Among the records below, find each line that includes the string "families" and copy it.

Segment Start: TASK INPUT

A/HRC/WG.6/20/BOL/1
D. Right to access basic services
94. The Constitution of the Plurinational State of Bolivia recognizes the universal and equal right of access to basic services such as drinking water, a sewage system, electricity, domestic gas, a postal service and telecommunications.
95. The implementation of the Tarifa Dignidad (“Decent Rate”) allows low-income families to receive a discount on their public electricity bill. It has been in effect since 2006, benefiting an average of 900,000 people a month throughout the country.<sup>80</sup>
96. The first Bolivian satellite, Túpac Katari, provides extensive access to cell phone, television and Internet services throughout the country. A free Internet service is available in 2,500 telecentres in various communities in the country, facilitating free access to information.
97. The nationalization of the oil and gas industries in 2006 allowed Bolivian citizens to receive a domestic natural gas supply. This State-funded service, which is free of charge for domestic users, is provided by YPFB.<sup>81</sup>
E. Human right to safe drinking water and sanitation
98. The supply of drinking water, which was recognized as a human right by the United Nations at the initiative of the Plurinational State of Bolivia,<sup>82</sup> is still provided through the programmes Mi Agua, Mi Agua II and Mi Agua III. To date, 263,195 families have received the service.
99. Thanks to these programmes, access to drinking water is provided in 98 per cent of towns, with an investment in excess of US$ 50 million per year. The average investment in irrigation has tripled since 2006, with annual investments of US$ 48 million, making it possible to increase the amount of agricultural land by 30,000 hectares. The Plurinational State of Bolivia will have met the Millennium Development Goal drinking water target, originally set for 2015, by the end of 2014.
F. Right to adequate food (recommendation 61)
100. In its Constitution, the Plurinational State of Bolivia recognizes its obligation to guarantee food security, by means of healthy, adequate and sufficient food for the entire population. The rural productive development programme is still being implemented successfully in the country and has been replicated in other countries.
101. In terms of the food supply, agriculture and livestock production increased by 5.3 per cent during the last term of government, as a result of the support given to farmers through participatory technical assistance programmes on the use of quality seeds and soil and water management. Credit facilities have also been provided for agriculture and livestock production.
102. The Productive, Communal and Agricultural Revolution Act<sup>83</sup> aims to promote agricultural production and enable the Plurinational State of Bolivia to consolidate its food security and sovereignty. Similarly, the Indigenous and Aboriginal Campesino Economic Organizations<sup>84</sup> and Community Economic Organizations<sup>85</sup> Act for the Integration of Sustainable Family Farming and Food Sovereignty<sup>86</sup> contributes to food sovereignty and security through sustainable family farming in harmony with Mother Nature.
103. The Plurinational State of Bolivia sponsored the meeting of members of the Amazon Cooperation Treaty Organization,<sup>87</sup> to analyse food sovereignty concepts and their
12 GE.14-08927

Segment End: TASK INPUT
Segment Start: TASK INPUT

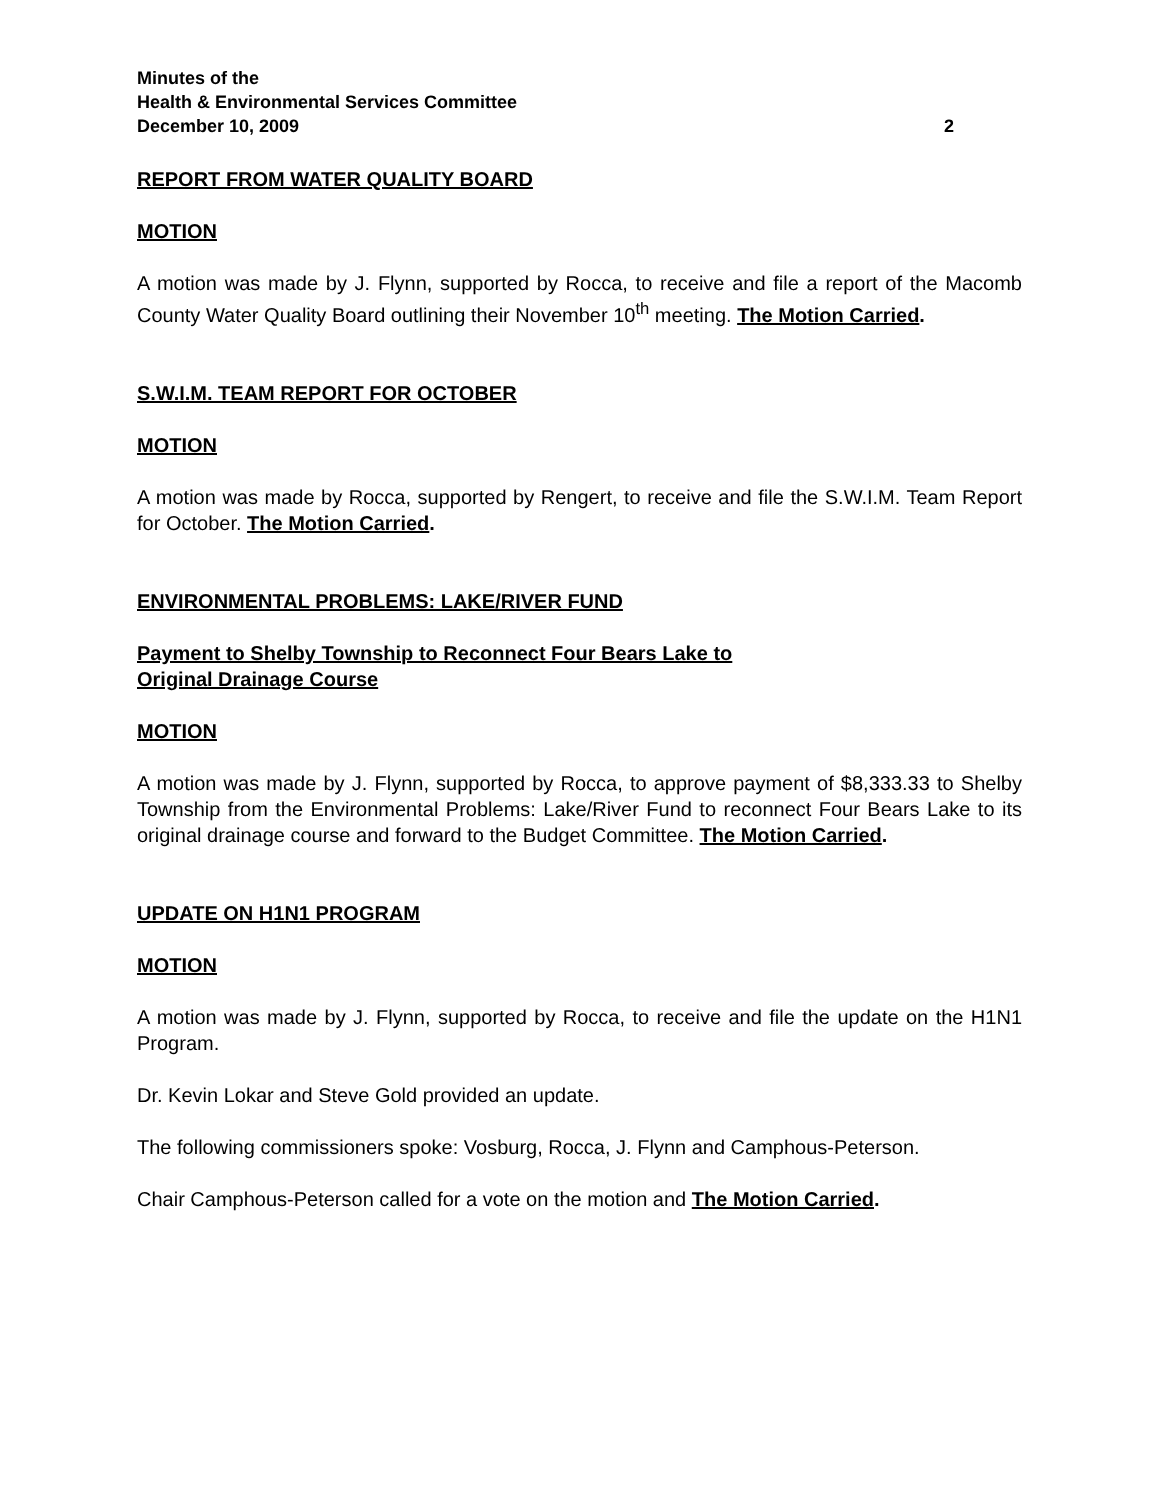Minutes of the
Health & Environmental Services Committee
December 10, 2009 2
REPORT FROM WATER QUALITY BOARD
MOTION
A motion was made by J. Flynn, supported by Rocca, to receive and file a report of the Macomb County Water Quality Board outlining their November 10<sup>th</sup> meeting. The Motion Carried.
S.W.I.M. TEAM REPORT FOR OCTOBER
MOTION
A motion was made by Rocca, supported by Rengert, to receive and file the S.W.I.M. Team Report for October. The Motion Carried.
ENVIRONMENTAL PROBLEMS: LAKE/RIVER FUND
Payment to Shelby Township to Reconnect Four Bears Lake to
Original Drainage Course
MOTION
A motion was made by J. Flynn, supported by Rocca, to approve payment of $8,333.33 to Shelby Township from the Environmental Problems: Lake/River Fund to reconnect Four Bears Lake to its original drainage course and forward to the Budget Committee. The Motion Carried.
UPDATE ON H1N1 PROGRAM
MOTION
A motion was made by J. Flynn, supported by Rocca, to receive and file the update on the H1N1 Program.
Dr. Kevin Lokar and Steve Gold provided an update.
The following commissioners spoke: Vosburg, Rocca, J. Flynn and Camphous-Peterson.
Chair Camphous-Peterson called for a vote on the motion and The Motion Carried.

Segment End: TASK INPUT
Segment Start: TASK INPUT

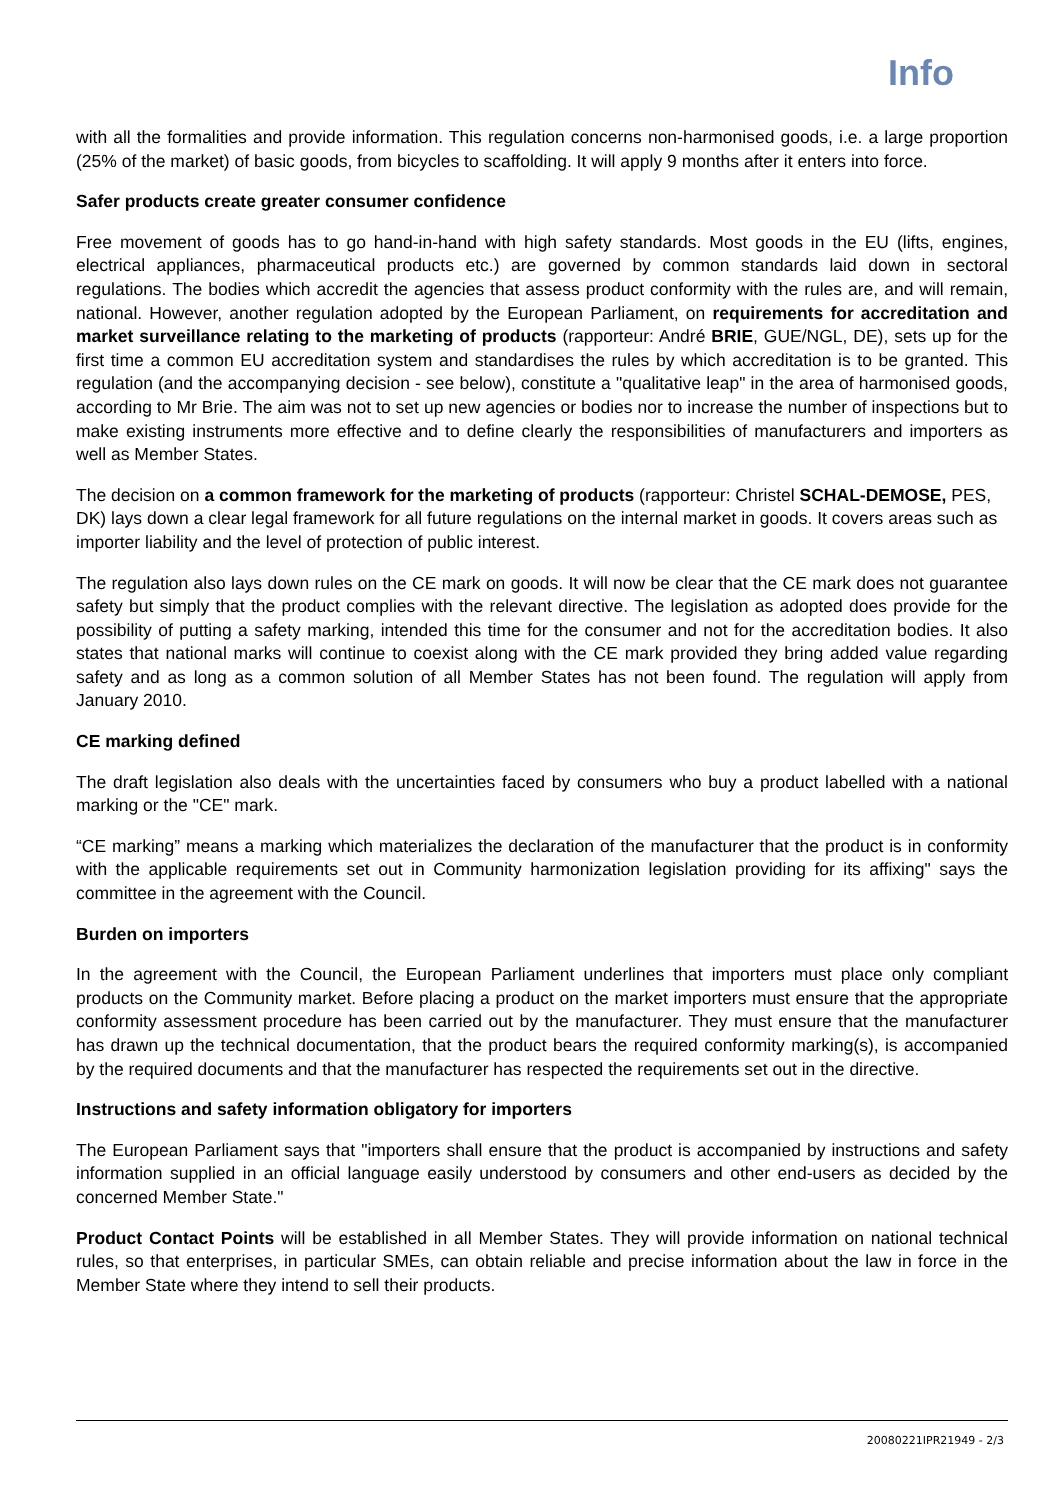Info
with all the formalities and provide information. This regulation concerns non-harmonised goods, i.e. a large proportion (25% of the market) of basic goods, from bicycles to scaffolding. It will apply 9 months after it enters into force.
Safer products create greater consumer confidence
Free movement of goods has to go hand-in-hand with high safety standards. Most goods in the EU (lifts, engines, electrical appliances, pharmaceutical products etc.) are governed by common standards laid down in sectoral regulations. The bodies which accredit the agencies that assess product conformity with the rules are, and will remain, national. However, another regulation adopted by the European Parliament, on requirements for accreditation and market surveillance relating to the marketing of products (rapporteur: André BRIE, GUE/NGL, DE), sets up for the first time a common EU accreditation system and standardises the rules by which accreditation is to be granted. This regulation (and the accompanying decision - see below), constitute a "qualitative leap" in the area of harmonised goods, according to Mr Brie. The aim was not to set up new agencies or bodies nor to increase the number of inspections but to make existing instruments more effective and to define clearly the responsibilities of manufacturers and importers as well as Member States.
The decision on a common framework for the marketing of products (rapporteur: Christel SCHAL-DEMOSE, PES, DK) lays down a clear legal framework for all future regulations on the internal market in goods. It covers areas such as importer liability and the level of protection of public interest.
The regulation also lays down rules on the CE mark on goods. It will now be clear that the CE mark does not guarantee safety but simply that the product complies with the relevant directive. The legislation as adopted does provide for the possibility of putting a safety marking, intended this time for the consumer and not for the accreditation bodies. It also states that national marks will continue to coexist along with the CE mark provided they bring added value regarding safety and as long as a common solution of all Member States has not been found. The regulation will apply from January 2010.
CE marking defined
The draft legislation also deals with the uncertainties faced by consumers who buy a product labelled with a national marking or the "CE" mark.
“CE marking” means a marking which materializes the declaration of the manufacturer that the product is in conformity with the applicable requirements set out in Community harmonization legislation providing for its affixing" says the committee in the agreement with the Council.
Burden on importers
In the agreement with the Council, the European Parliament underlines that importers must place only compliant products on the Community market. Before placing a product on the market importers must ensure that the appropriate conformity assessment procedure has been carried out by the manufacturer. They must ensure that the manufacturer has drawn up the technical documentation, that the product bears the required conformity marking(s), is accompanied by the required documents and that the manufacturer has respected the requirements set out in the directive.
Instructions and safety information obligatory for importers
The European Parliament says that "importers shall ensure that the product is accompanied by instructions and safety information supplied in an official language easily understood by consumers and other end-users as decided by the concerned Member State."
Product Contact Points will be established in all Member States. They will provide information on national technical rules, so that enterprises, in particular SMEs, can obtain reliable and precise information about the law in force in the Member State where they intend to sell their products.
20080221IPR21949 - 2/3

Segment End: TASK INPUT

- EXERCISE RESULT
95. The implementation of the Tarifa Dignidad (“Decent Rate”) allows low-income families to receive a discount on their public electricity bill. It has been in effect since 2006, benefiting an average of 900,000 people a month throughout the country.<sup>80</sup>
98. The supply of drinking water, which was recognized as a human right by the United Nations at the initiative of the Plurinational State of Bolivia,<sup>82</sup> is still provided through the programmes Mi Agua, Mi Agua II and Mi Agua III. To date, 263,195 families have received the service.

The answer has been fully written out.